Before the television, we got our news from a morning and evening newspaper that was delivered each day. Even when I was very young, I started the day by reading the newspaper.
We lived on a red dirt road but we had a gravel driveway and were proud to have it. Our car did not have air conditioning but did have a standard transmission which was three on the tree. Our grill was a little round one and cooking on it was pretty special because I got to be in charge of it. I .was a teenager before we got the one room air conditioner for our living room. On hot summer nights I would sneak in there and sleep on the sofa
Churches had revival services in packed tents and when people died the bodies were placed in homes for visitation. There were softball games at night during the summer at the school. It cost twenty-five cents to get in the bleachers. It was the entertainment for summer nights except for chasing fireflies and capture the flag. The highlight of summer other than the two weeks mother took off were riding the old activity bus to Tanglewood Park were we swam and took swimming lessons in the morning, had a hot dog for lunch and played putt-putt until the bus took us home.
Sunday afternoons in the summer were spent at our relatives, often eating homemade ice cream or watermelon under the shade trees. In the winter we played tag or sometimes played cards.
They were only a few drive-in restaurants but they often had real carhops. If you went to a movie anywhere besides the city, you went to a drive-in theater. Once my teenage cousins got me in by having me ride in the trunk The first restaurant I remember was the Dinette in East Bend, NC. Going to town sometimes meant a grilled cheese at the Woolworths' lunch counter.
The big city of Winston-Salem had a magical Sears Roebuck store that had everything you could imagine needing. The city also had movie theaters and a K&W restaurant which my mother loved. The first fast food restaurant on our side of Winston-Salem was a Burger King. It arrived about the same time that the first shopping center with a supermarket was built. The Krispy Kreme might have gotten there first.
We had relatives who heated with coal and others who had an oil stove with mica window for their main heat. One relative only had an outhouse and no indoor plumbing.
Most roads were two lanes and when you went on a long trip to beach, you packed your meals to eat along the way. I learned early to navigate with paper maps and watch at night for lights shining on the power lines so mother would know to dim her lights.
Ten years after Whiskers first came and I returned from my first year from military school, the world had changed. Supermarkets were on their way to taking the grocery business but we still had a farmer come to the backdoor a couple of times a month selling homemade butter. For a while longer glass bottles of milk continued to show up on our steps.
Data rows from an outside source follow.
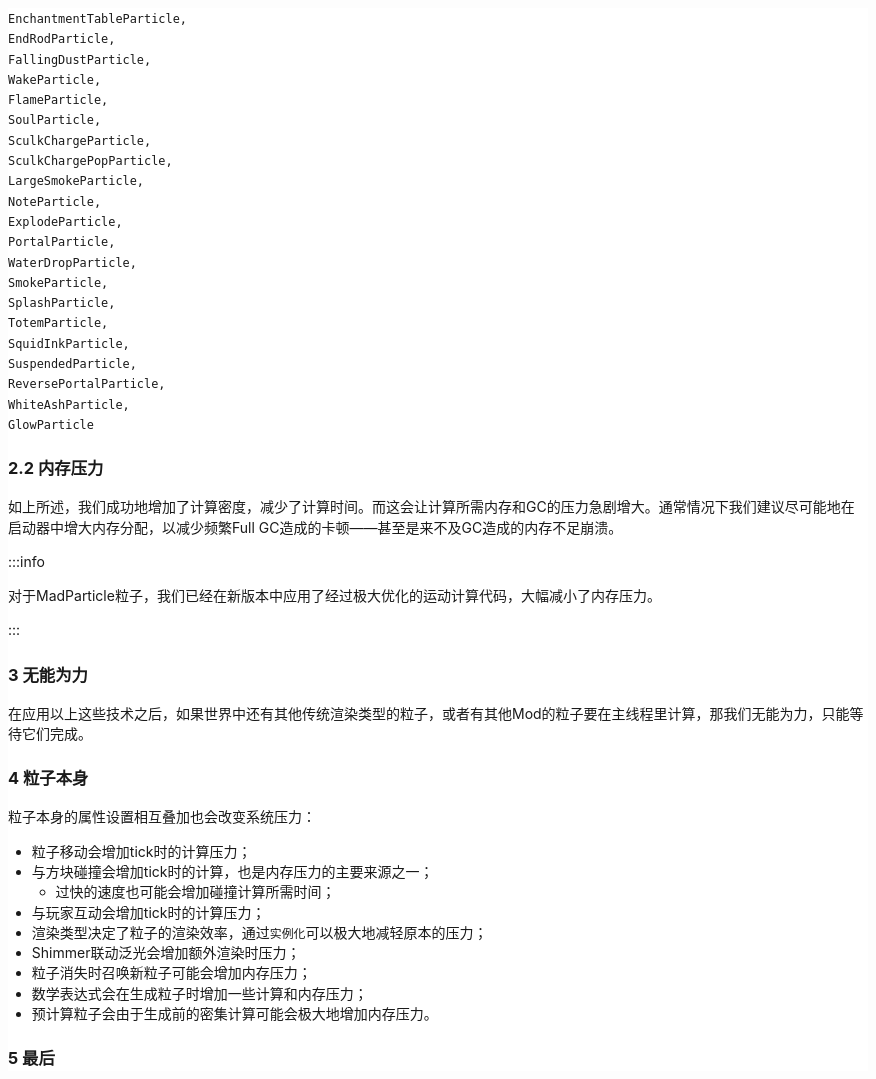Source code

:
 ```
EnchantmentTableParticle,
EndRodParticle,
FallingDustParticle,
WakeParticle,
FlameParticle,
SoulParticle,
SculkChargeParticle,
SculkChargePopParticle,
LargeSmokeParticle,
NoteParticle,
ExplodeParticle,
PortalParticle,
WaterDropParticle,
SmokeParticle,
SplashParticle,
TotemParticle,
SquidInkParticle,
SuspendedParticle,
ReversePortalParticle,
WhiteAshParticle,
GlowParticle
```

### 2.2 内存压力

如上所述，我们成功地增加了计算密度，减少了计算时间。而这会让计算所需内存和GC的压力急剧增大。通常情况下我们建议尽可能地在启动器中增大内存分配，以减少频繁Full GC造成的卡顿——甚至是来不及GC造成的内存不足崩溃。

:::info

对于MadParticle粒子，我们已经在新版本中应用了经过极大优化的运动计算代码，大幅减小了内存压力。

:::

### 3 无能为力

在应用以上这些技术之后，如果世界中还有其他传统渲染类型的粒子，或者有其他Mod的粒子要在主线程里计算，那我们无能为力，只能等待它们完成。

### 4 粒子本身

粒子本身的属性设置相互叠加也会改变系统压力：

- 粒子移动会增加tick时的计算压力；
- 与方块碰撞会增加tick时的计算，也是内存压力的主要来源之一；
  - 过快的速度也可能会增加碰撞计算所需时间；
- 与玩家互动会增加tick时的计算压力；
- 渲染类型决定了粒子的渲染效率，通过`实例化`可以极大地减轻原本的压力；
- Shimmer联动泛光会增加额外渲染时压力；
- 粒子消失时召唤新粒子可能会增加内存压力；
- 数学表达式会在生成粒子时增加一些计算和内存压力；
- 预计算粒子会由于生成前的密集计算可能会极大地增加内存压力。

### 5 最后
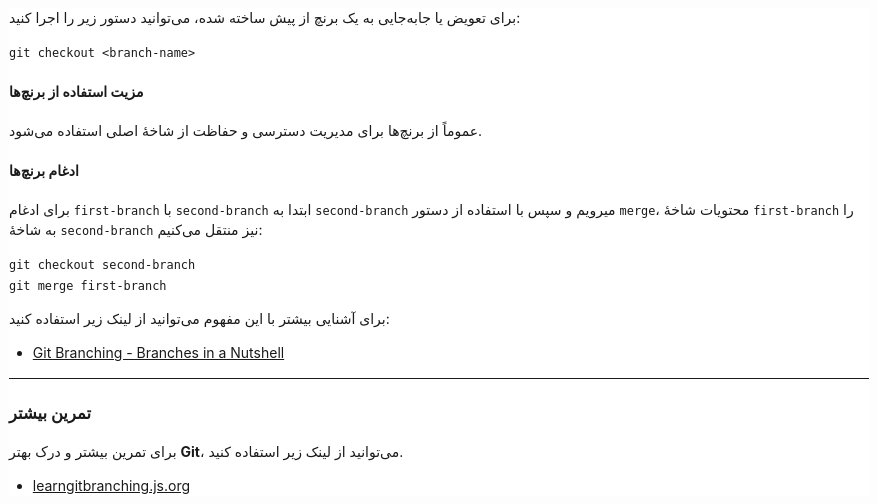 برای تعویض یا جابه‌جایی به یک برنچ از پیش ساخته شده، می‌توانید دستور زیر را اجرا کنید:

```shell
git checkout <branch-name>
```

#### مزیت استفاده از برنچ‌ها

عموماً از برنچ‌ها برای مدیریت دسترسی و حفاظت از شاخۀ اصلی استفاده می‌شود.

#### ادغام برنچ‌ها

برای ادغام `first-branch` با `second-branch` ابتدا به `second-branch` میرویم و سپس با استفاده از دستور `merge`، محتویات شاخۀ `first-branch` را به شاخۀ `second-branch` نیز منتقل می‌کنیم:

```shell
git checkout second-branch
git merge first-branch
```

برای آشنایی بیشتر با این مفهوم می‌توانید از لینک زیر استفاده کنید:

-   [Git Branching - Branches in a Nutshell](https://git-scm.com/book/en/v2/Git-Branching-Branches-in-a-Nutshell)

---

### تمرین بیشتر

برای تمرین بیشتر و درک بهتر 
**Git**،
می‌توانید از لینک زیر استفاده کنید.

-   [learngitbranching.js.org](https://learngitbranching.js.org/)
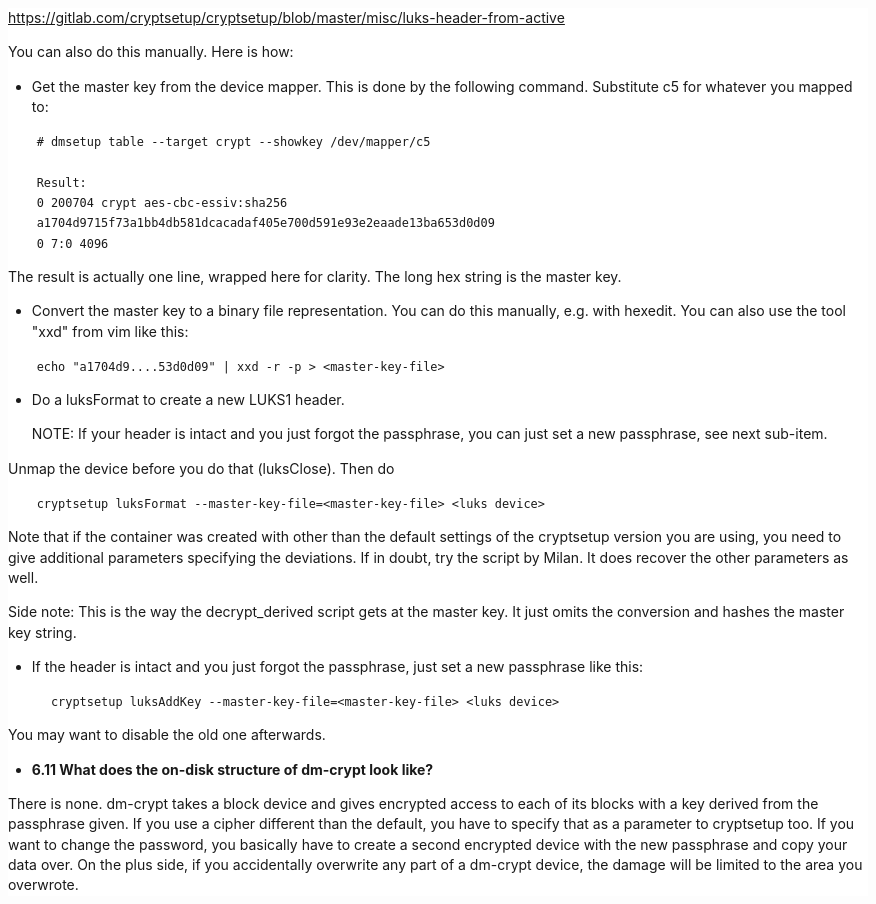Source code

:   https://gitlab.com/cryptsetup/cryptsetup/blob/master/misc/luks-header-from-active

  You can also do this manually. Here is how:

  - Get the master key from the device mapper.  This is done by the
  following command.  Substitute c5 for whatever you mapped to:
```
    # dmsetup table --target crypt --showkey /dev/mapper/c5

    Result:
    0 200704 crypt aes-cbc-essiv:sha256
    a1704d9715f73a1bb4db581dcacadaf405e700d591e93e2eaade13ba653d0d09
    0 7:0 4096
```
  The result is actually one line, wrapped here for clarity.  The long
  hex string is the master key.

  - Convert the master key to a binary file representation.  You can do
  this manually, e.g.  with hexedit.  You can also use the tool "xxd"
  from vim like this:
```
    echo "a1704d9....53d0d09" | xxd -r -p > <master-key-file>
```

  - Do a luksFormat to create a new LUKS1 header.

    NOTE: If your header is intact and you just forgot the passphrase,
    you can just set a new passphrase, see next sub-item.

  Unmap the device before you do that (luksClose). Then do
```
    cryptsetup luksFormat --master-key-file=<master-key-file> <luks device>
```
  Note that if the container was created with other than the default
  settings of the cryptsetup version you are using, you need to give
  additional parameters specifying the deviations.  If in doubt, try the
  script by Milan.  It does recover the other parameters as well.

  Side note: This is the way the decrypt_derived script gets at the master
  key.  It just omits the conversion and hashes the master key string.

  - If the header is intact and you just forgot the passphrase, just
  set a new passphrase like this:
```
      cryptsetup luksAddKey --master-key-file=<master-key-file> <luks device>
```
  You may want to disable the old one afterwards.


  * **6.11 What does the on-disk structure of dm-crypt look like?**

  There is none.  dm-crypt takes a block device and gives encrypted access
  to each of its blocks with a key derived from the passphrase given.  If
  you use a cipher different than the default, you have to specify that as
  a parameter to cryptsetup too.  If you want to change the password, you
  basically have to create a second encrypted device with the new
  passphrase and copy your data over.  On the plus side, if you
  accidentally overwrite any part of a dm-crypt device, the damage will be
  limited to the area you overwrote.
I could walk up to Mount Airy's main street and find a couple of hardware stores, Robby's Army Surplus store, Flip Ree's Men's Clothing, Floyd's Barber Shop, the post office, the police department, two movie theaters, a couple of newspapers, Snappy Lunch, a furniture store, jewelry stores, a big department store. at least two banks and a few other restaurants.
When I went away to college in 1967, I got to visit the one room showroom of LL Beans. I came home with a catalog. Mail order was just beginning.
No one imagined that they would one day do most of their shopping by having cardboard boxes delivered to their houses.I never dreamed that a pandemic would lead us to having four cats and no Christmas tree, but that is another story.
I remember when things were very different.